B. Untuk Eskalasi (Email Compliance Pinjol)
- Email pertama dan respons CS (screenshot/forward)
- Surat permintaan formal dengan format:
- Alamat tujuan: Bagian Compliance/Legal/Privacy Officer pinjol (cari di website pinjol)
- CC: pribadi Anda
- Lampiran: bukti pelunasan, email CS sebelumnya, UU PDP Pasal 8, Pasal 9, dan Pasal 43 sebagai referensi
C. Untuk Pengaduan OJK / BPSK
- Semua dokumen di atas (A+B)
- Surat penolakan tertulis dari pinjol (jika ada) atau printout chat penolakan
- Fotokopi KTP (pengguna/konsumen)
- Formulir pengaduan OJK (download dari ojk.go.id atau isi online)

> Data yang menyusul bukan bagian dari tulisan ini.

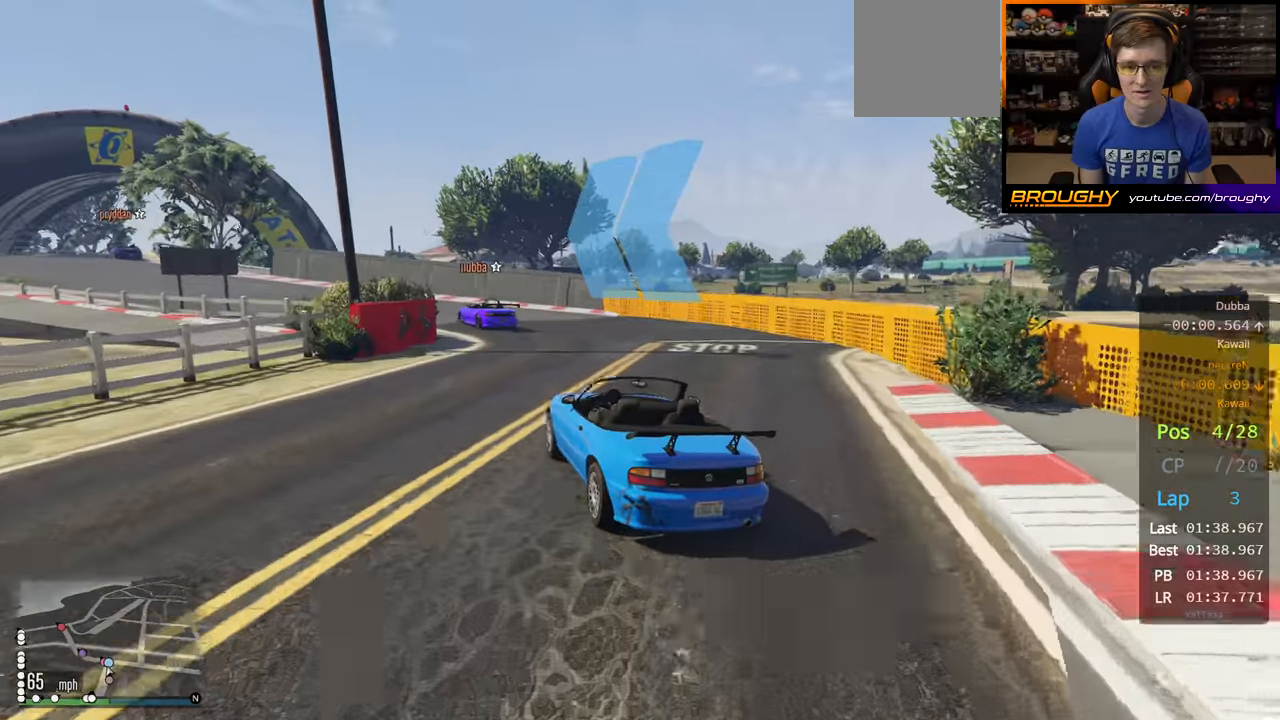
{"buttons": ["R2"], "left_stick": "left", "right_stick": "center", "events": [[267, "left_stick", "left"], [334, "R2", "down"]]}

- Bukti nomor rekening pinjol Anda (untuk verifikasi identitas)
Jebakan yang Harus Dihindari
❌ Jebakan 1: "Pinjol Bilang Data Harus Disimpan 30 Tahun untuk Pajak"
Kenapa SALAH: Kewajiban perpajakan menyangkut pembukuan dan dokumen transaksi perusahaan (buku kas, faktur, laporan) — bukan izin untuk menyimpan foto KTP, foto wajah, atau daftar kontak HP Anda tanpa batas. Kalau pinjol berdalih pajak, minta mereka menunjuk pasalnya secara spesifik.
Solusi: Tolak klaim ini dengan tegas. Rujuk UU PDP Pasal 21 ayat (1) — pinjol wajib memberi tahu Anda jangka waktu retensi dan jangka waktu pemrosesan data. Lalu tanyakan tertulis: "Berapa jangka waktu retensi data pribadi saya, dan apa dasar hukumnya? Mohon disebutkan pasal dan ayatnya."
❌ Jebakan 2: "Kami Tolak Penghapusan karena Manajemen Risiko Kredit / Penjualan Piutang"
Kenapa SALAH: Beberapa pinjol menyebut POJK 22/2023 sebagai alasan menolak penghapusan data: "Kami perlu data untuk penjualan piutang atau manajemen risiko kredit." POJK 22/2023 tidak memberikan hak semacam itu. POJK tersebut justru memuat penguatan pelindungan data konsumen dan kewajiban PUJK menangani pengaduan. Alasan sah untuk menolak penghapusan hanyalah kepatuhan hukum yang jelas — misalnya kewajiban pelaporan debitur ke SLIK OJK, atau adanya sengketa/proses hukum yang sedang berjalan.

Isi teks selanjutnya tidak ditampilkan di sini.